Since 2003, Powercast’s mission has been to try and eliminate not just charging cables, but batteries as well. The idea is that in the future, power could be coming from everywhere around you. Therefore, you wouldn’t even need batteries, or at least not very large ones.
Powercast has built two transmitters, the original one called the “Powercaster,” which the FCC approved in 2010, and the newer “PowerSpot.” The company targeted commercial and industrial applications with the Powercaster, presumably because of its larger size, while the more compact PowerSpot will target consumers.
Powercast has also built a receiver chip that can be embedded into devices, called the “Powerharvester,” due to the way it “harvests” the RF energy transmitted by the Powercaster or the PowerSpot.
The PowerSpot transmits 3W of Effective Isotropic Radiated Power (EIRP) to the Powerharvester receiver over the unlicensed 915MHz band. It comes with an integrated 6dBi, directional antenna (70-degree beam pattern), a 5V DC power jack, and requires no configuration.
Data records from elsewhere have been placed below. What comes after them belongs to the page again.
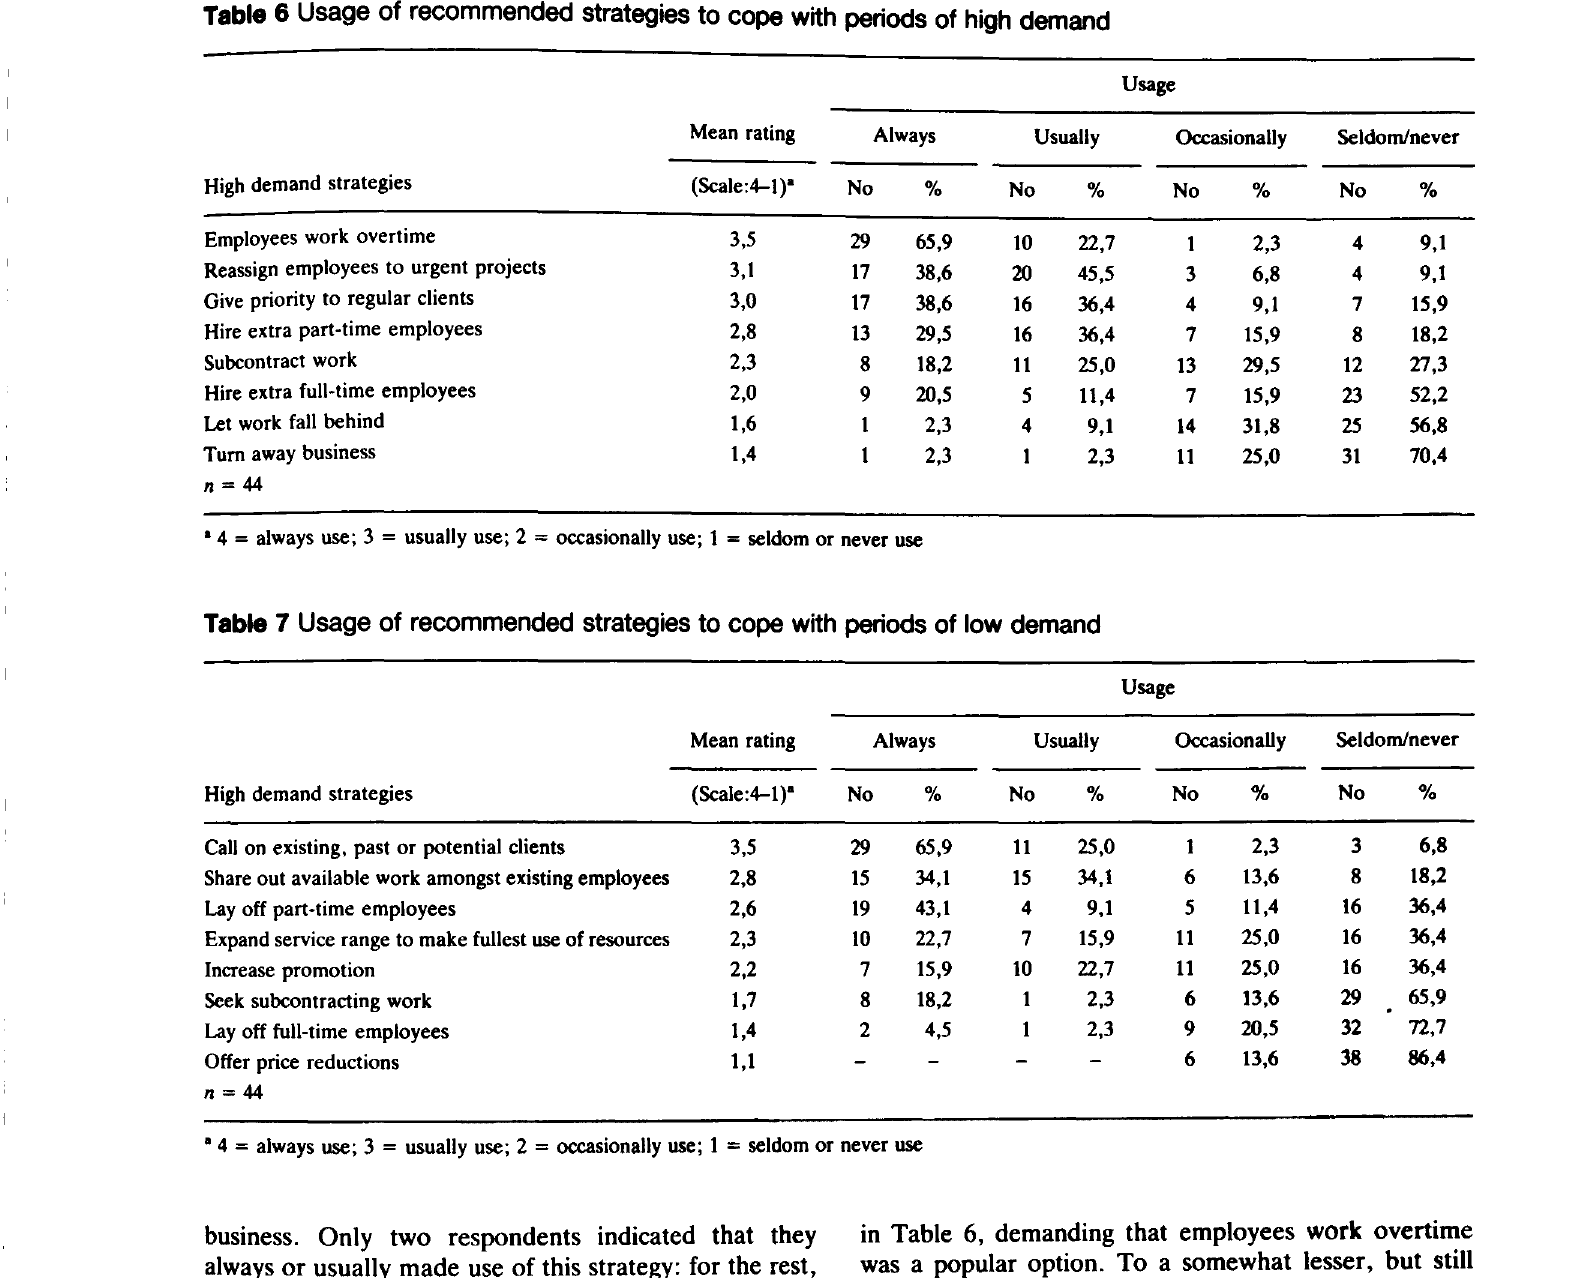
Table 6 Usage of recommended strategies to cope with periods of high demand High demand strategies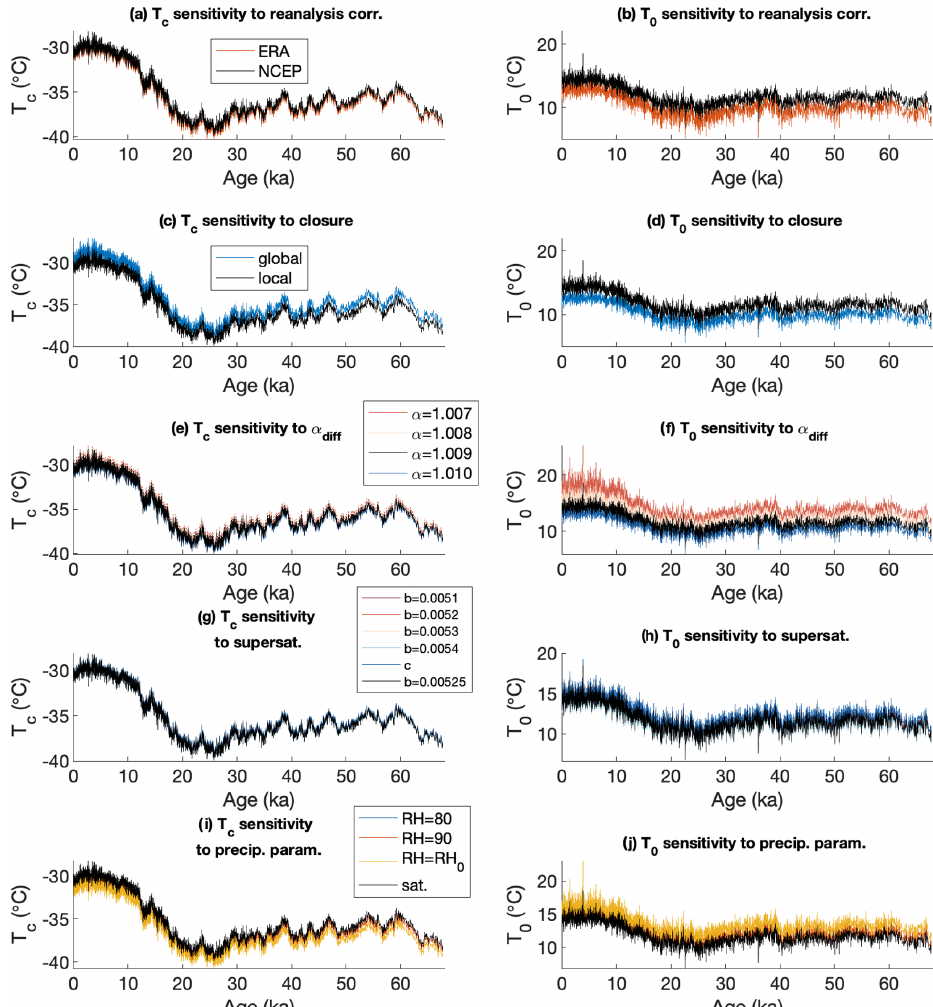
Figure A25. Temperature reconstruction sensitivity to model parameterizations. T c and T 0 reconstructions using WDC δ 18 O and d ln (re- sampled to 10-year resolution) as well as SWIM runs. Black lines show the base model in all panels, while colored lines are results in which model parameters and assumptions are varied: (a–b) evaporation condition correlations based on NCEP (black) and ERA (red) reanalysis data; (c–d) global (blue) and local (black) closure assumption during evaporation. (e–f) A range of values for 18 α diff ; (g–h) a range of values for the b parameter in the supersaturation parameterization, as well as a nonlinear parameterization (c) as described in the text; (i–j) several versions of the precipitation parameterization in which all moisture is removed above saturation (sat), all moisture is removed above initial RH (RH = RH 0 , constant RH along path), and all moisture is removed above fixed 80% or 90%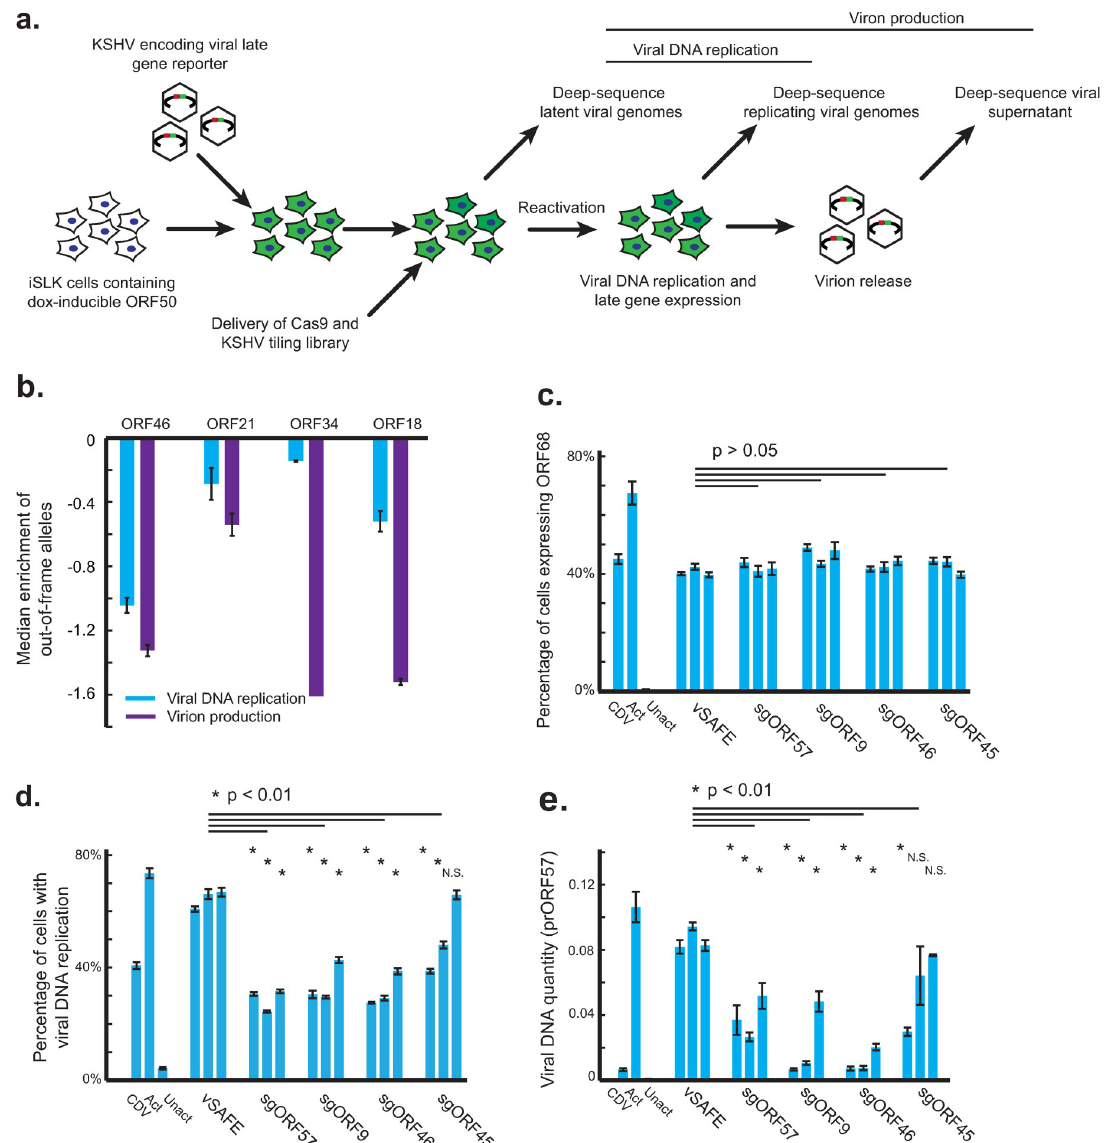
Fig 3. Deep viral sequencing identifies ORF46 requirement for viral DNA replication. a) Design of targeted deep-sequencing experiment. Four viral loci were amplified and deep-sequenced: ORF21, ORF18, ORF34, and ORF46. b) Median enrichment across the coding region of the gene of out-of-frame indels in replicating cells relative to latent cells (Viral DNA replication) or the supernatant relative to latent cells (Virion production). Error bars are standard error from two replicates. One replicate of ORF34 supernatant sample was excluded due to uneven coverage. c,d,e) Three individual sgRNAs were lentivirally delivered to KSHV-infected iSLK cells targeting the indicated viral ORF. Error bars are standard error from four independent reactivations. CDV-treated, reactivated, and unactivated parental cells are included as controls, along with three vSAFE sgRNAs targeting an ORF-free region of the BAC. P values were calculated using a single-tailed, equal variance Student’s t-test, with the least significant value used when compared to each individual vSAFE sgRNA. NS indicates non-significance (P > 0.01). c) Reactivation and early gene expression was measured using a KSHV virus containing a HaloTag fusion to a viral early gene, ORF68. d) Measuring viral DNA replication by percentage positive EdU staining. A 2-hour pulse of EdU was delivered 48 hours post reactivation. Cells were then fixed, and click chemistry was used to measure EdU incorporation by flow cytometry. Unreactivated cells were used to establish gates for flow cytometry, where subgenomic EdU incorporation was measured as viral DNA replication. e) DNA was extracted 48 hours post reactivation, and qPCR of the viral promoter of ORF57 was used to measure the amount of viral DNA.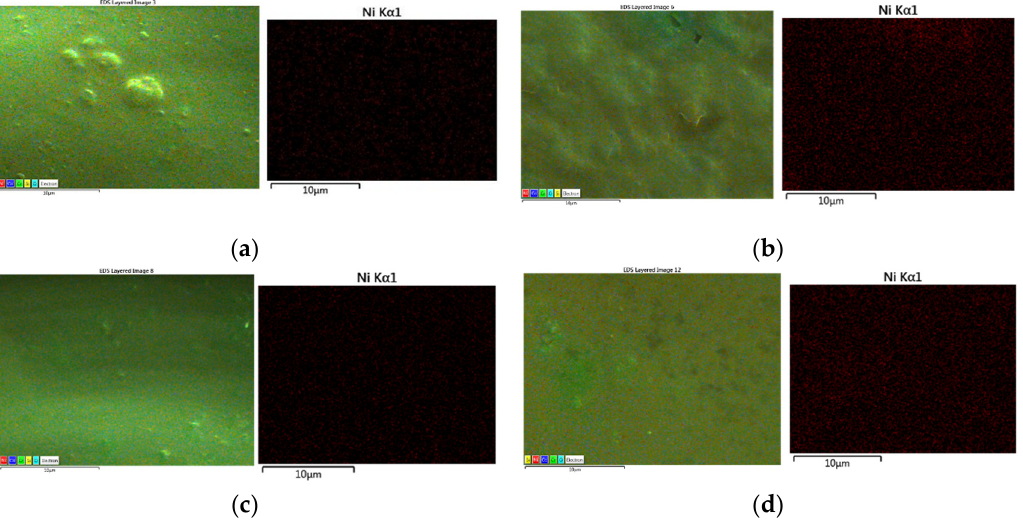
Figure 10. EDX element layered image including Ni K α 1 of the ceramic glossy tile cross-section as a function of nickel substitution in the chromite spinel (Co (1 − x) Ni x Cr 2 O 4 ) where ( a ) x = 0.25, ( b ) x = 0.5, ( c ) x = 0.75 and ( d ) x = 1.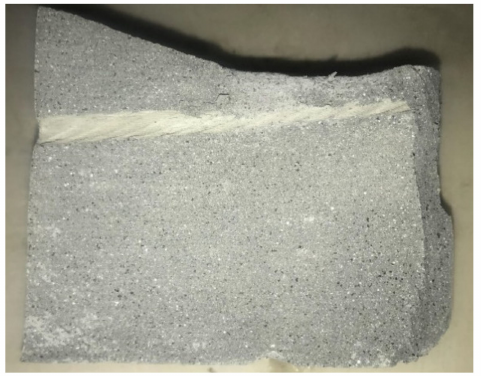
Figure 11. Section diagram of hardened paste of crumb rubber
The device is small enough (185.4 x 53.3 x 35.6 mm) that it can be put on a desk or nightstand.
Like WattUp and Cota, the PowerSpot can deliver several Watts of power up to a few feet distance between the transmitter and the receiver. However, the amount of power they can deliver is directly tied to their ranges.
Powercast said that power-hungry devices such as game controllers, smart watches, fitness bands, hearing aids, ear buds, or headphones charge best up to two feet away. Keyboards and mice can be charged up to six feet away. The PowerSpot can charge TV remotes and smart cards up to 10 feet away.
Where things get interesting with the Powercast technology is that it can work up to 80 feet away, but as you can expect you will get much less power at that range. However, the technology could still be used to power small sensors, such as temperature sensors or window-breakage sensors.
The company said that up to 30 devices can be charged at once by a single PowerSpot. However, the up to 3W of power will have to be shared among them, which doesn’t leave too much power for each individual device, even at close ranges. Not many users will want or even have 30 Powerharvester-enabled devices to charge anytime soon, and by the time they do presumably the technology will improve, too.
Powercast will demo its PowerSpot transmitter at CES early next year. One PowerSpot transmitter is expected to cost $100 and ship in Q3 2018. Once it reaches mass production the price could drop to half and sell at $50, the company said.